RECORDS FOR THIS EXERCISE:

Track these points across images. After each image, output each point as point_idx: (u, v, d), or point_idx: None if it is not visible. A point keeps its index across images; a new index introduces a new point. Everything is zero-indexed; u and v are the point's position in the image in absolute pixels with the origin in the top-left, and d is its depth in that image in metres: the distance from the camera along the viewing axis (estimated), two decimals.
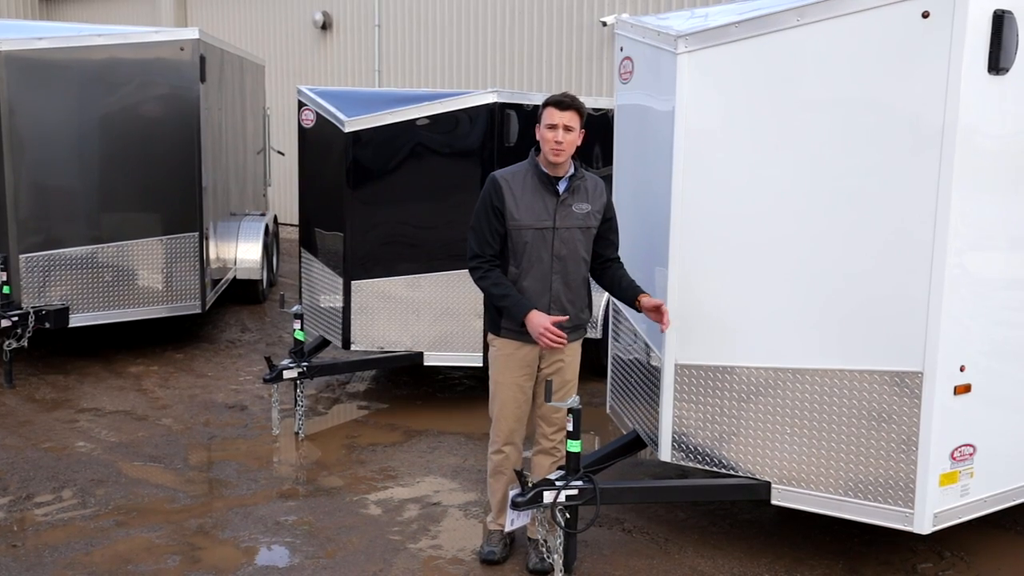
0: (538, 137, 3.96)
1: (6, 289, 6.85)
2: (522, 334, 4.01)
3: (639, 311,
...
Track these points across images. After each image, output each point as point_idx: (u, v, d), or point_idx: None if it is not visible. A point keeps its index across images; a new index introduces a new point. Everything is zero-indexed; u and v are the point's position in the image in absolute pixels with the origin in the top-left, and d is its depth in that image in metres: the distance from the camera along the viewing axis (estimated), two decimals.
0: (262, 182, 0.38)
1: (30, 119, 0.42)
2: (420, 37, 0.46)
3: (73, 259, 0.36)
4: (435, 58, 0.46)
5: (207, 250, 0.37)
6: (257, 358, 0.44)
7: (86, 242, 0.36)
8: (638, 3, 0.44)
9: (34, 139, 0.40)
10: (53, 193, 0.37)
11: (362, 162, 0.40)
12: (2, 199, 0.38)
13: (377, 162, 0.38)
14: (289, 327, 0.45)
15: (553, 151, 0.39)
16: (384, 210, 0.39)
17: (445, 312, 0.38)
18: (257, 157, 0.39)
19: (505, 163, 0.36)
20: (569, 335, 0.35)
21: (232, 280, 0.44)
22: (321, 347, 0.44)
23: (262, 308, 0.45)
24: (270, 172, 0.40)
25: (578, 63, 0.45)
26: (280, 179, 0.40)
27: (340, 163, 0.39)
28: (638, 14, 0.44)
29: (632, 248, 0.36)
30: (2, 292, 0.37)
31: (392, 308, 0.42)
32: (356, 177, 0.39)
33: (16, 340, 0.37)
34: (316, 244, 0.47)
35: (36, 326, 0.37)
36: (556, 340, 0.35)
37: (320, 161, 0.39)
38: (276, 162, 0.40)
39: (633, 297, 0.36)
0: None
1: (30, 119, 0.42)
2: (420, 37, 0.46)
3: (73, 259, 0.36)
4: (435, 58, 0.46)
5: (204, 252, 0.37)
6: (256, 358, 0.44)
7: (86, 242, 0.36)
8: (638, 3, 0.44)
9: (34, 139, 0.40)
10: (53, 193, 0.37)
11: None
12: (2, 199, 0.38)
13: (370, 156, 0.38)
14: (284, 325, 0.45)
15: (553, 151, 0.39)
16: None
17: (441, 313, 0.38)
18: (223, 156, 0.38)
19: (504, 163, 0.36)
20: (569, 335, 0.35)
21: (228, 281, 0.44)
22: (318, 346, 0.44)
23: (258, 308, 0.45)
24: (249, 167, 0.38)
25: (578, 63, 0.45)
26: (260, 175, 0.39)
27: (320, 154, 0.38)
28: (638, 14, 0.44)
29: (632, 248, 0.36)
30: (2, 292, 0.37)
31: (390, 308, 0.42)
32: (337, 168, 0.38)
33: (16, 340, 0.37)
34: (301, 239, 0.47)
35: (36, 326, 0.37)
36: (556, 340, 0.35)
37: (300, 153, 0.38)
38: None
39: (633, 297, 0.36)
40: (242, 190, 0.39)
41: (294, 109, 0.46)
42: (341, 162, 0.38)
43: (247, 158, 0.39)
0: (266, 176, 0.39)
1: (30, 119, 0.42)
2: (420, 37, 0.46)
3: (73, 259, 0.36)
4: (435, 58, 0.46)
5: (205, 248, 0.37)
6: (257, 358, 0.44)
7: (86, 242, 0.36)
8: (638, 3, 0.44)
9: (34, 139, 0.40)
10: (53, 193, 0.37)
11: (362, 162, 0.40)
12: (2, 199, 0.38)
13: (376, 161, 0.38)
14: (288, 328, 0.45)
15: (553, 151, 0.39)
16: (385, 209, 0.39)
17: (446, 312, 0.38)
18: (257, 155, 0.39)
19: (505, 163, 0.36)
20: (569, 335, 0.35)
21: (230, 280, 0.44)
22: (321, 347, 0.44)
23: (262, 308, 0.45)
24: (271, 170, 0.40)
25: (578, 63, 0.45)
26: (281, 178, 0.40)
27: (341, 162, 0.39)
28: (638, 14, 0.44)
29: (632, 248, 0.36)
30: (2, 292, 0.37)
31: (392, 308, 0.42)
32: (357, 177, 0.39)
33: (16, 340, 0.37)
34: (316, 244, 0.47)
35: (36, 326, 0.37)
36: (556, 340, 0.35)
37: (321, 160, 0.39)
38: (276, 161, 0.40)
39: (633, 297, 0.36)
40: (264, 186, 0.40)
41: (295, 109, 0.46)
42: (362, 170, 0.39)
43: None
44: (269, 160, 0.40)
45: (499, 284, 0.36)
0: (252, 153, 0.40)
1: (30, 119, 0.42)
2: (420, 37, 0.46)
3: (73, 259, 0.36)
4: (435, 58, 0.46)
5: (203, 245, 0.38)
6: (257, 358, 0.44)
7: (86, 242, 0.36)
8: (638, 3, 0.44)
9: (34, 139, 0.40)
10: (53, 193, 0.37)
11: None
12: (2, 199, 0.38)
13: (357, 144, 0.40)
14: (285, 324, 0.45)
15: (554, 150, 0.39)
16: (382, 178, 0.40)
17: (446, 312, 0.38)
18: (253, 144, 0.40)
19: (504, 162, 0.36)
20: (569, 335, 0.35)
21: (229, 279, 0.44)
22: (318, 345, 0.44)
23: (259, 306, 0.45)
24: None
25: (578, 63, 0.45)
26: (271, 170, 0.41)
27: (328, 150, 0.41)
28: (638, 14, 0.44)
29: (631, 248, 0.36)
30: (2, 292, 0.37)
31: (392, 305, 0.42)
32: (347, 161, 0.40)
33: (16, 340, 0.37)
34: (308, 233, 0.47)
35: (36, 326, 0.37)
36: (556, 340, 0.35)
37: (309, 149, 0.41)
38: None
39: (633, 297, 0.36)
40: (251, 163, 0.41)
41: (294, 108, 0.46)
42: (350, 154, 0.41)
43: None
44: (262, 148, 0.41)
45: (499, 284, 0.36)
* * *
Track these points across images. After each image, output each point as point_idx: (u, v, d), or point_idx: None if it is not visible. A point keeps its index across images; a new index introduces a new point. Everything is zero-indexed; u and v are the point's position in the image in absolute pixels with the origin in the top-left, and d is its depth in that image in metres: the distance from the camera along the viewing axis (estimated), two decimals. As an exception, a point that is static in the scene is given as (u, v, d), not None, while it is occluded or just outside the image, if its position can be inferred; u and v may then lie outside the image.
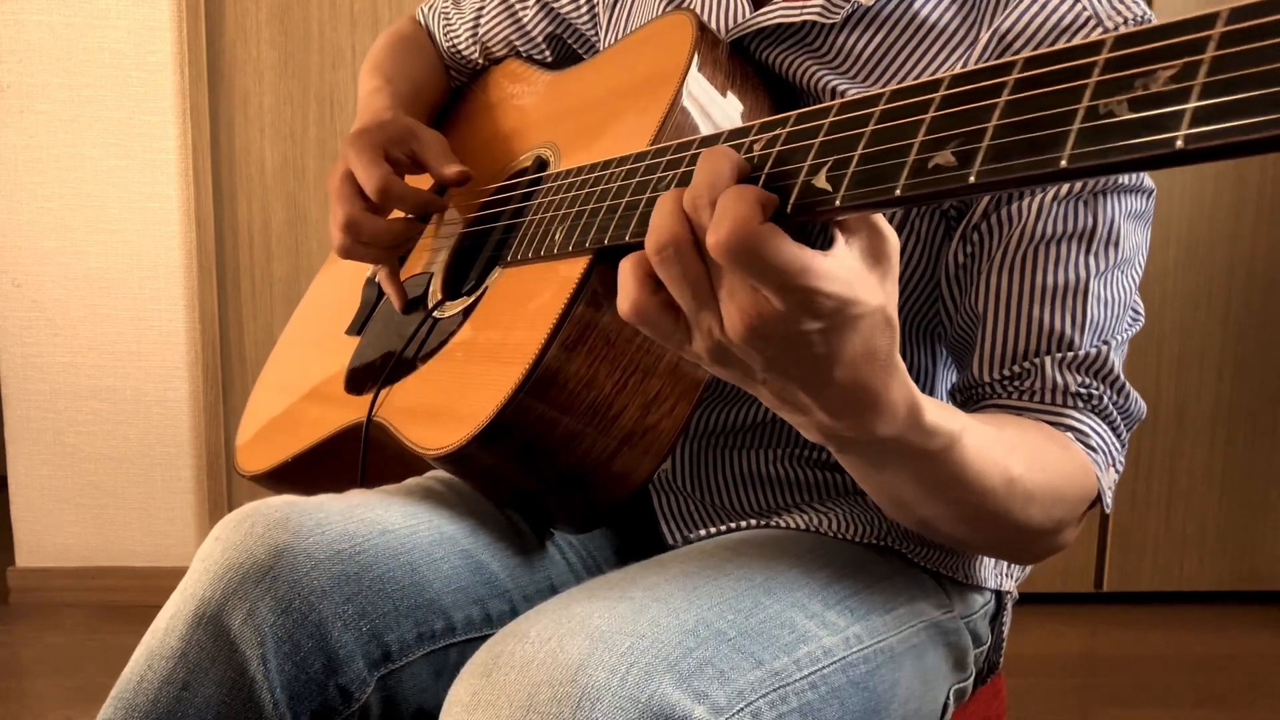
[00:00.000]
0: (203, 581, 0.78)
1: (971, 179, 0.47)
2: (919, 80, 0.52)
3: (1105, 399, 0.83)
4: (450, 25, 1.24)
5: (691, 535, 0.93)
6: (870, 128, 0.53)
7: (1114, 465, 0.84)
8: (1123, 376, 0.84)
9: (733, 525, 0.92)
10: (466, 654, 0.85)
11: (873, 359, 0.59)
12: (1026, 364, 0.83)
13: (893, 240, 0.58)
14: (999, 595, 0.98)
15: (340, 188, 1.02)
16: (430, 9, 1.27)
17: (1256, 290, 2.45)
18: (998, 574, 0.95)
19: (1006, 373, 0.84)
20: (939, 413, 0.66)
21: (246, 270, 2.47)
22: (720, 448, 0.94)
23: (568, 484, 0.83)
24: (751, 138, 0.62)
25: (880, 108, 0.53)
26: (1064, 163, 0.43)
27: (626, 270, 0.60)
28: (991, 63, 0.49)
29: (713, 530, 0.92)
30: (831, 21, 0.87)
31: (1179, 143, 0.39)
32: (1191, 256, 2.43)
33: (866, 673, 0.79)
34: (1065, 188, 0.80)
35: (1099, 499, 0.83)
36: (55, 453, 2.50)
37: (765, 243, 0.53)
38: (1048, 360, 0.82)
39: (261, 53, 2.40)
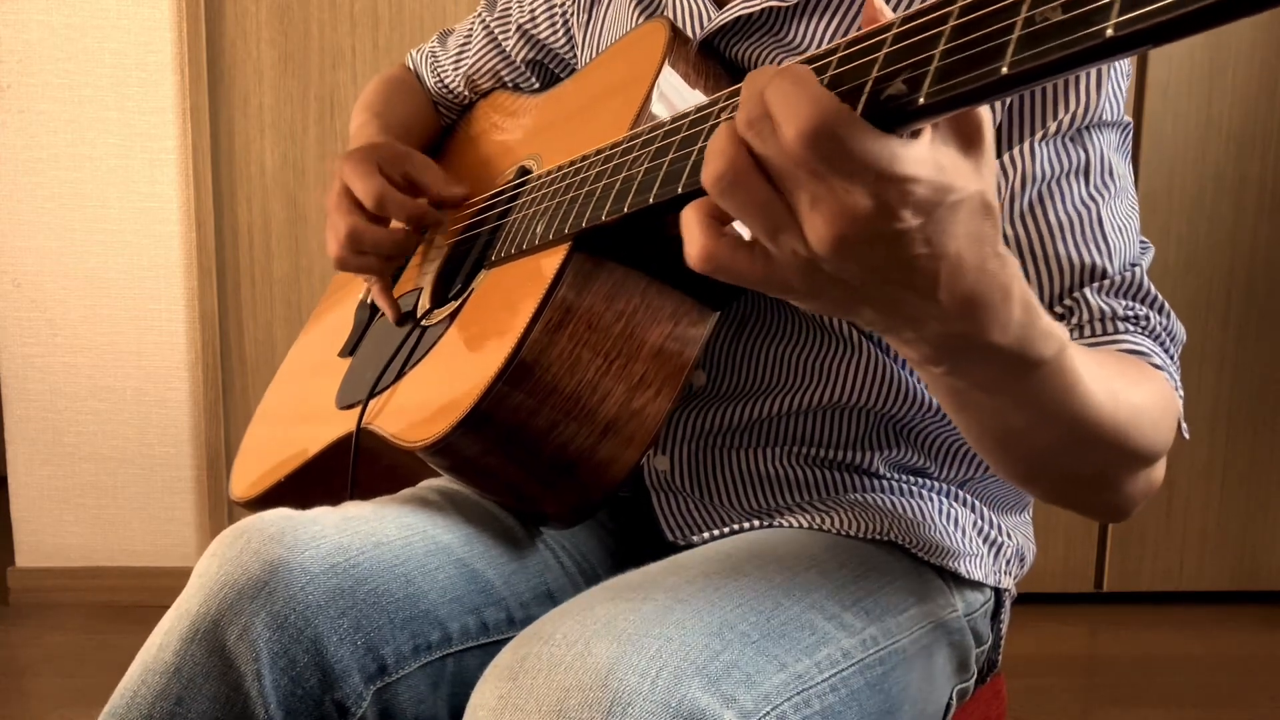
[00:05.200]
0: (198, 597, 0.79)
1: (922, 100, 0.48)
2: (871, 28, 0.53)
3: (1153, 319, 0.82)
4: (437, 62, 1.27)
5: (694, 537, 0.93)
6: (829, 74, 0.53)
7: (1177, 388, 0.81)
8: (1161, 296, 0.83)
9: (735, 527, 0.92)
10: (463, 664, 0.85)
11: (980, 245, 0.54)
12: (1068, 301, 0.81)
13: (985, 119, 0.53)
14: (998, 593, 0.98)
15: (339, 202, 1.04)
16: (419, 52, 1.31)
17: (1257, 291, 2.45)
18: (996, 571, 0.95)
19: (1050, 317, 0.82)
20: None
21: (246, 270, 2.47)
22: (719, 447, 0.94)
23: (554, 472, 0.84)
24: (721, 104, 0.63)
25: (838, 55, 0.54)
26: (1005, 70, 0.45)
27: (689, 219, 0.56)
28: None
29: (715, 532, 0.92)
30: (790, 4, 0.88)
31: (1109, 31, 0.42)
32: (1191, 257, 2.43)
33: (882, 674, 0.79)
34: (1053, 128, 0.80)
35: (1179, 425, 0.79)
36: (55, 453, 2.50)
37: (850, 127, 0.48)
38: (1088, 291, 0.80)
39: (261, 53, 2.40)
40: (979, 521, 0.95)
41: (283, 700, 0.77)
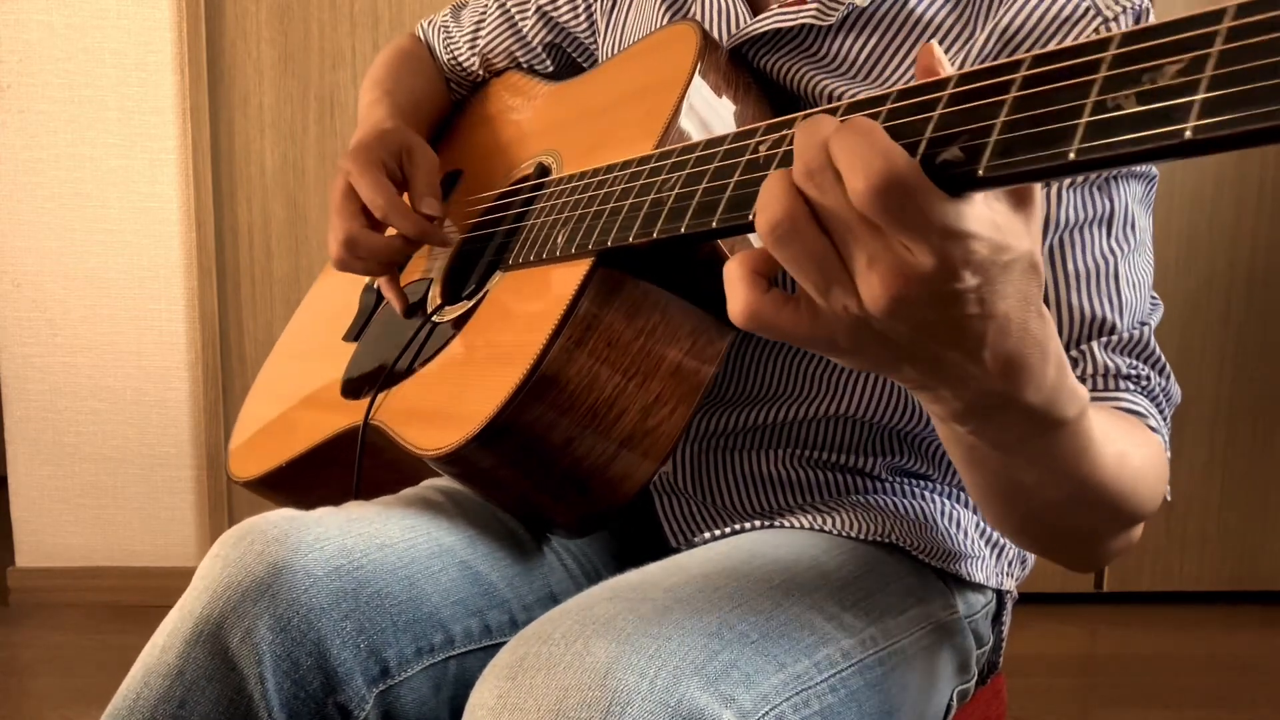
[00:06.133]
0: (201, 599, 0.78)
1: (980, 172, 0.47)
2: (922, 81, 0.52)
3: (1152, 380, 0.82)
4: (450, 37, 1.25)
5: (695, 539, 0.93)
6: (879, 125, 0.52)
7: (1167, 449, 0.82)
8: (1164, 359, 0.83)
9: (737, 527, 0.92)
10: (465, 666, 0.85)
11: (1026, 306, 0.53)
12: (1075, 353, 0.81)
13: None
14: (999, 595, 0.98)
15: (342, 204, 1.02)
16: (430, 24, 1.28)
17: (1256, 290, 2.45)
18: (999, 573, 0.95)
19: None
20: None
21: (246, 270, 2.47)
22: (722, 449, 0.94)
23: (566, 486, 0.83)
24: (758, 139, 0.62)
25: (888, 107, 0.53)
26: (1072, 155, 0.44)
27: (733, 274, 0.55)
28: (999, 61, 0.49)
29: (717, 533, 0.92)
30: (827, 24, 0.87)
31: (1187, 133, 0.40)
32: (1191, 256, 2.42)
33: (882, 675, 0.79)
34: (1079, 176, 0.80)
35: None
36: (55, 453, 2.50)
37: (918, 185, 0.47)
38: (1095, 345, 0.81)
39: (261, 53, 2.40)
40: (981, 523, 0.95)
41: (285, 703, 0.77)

WHAT YOU ARE ASKED TO DO: Your answer should consist only of the lines above between the line holding "5: (691, 535, 0.93)" and the line holding "18: (998, 574, 0.95)", inclusive, each transcribed exactly.

YOUR SOLUTION:
5: (691, 535, 0.93)
6: (870, 128, 0.53)
7: (1114, 465, 0.84)
8: (1123, 376, 0.84)
9: (733, 525, 0.92)
10: (466, 654, 0.85)
11: (873, 359, 0.59)
12: (1026, 364, 0.83)
13: (893, 240, 0.58)
14: (999, 595, 0.98)
15: (340, 188, 1.02)
16: (430, 9, 1.27)
17: (1256, 290, 2.45)
18: (998, 574, 0.95)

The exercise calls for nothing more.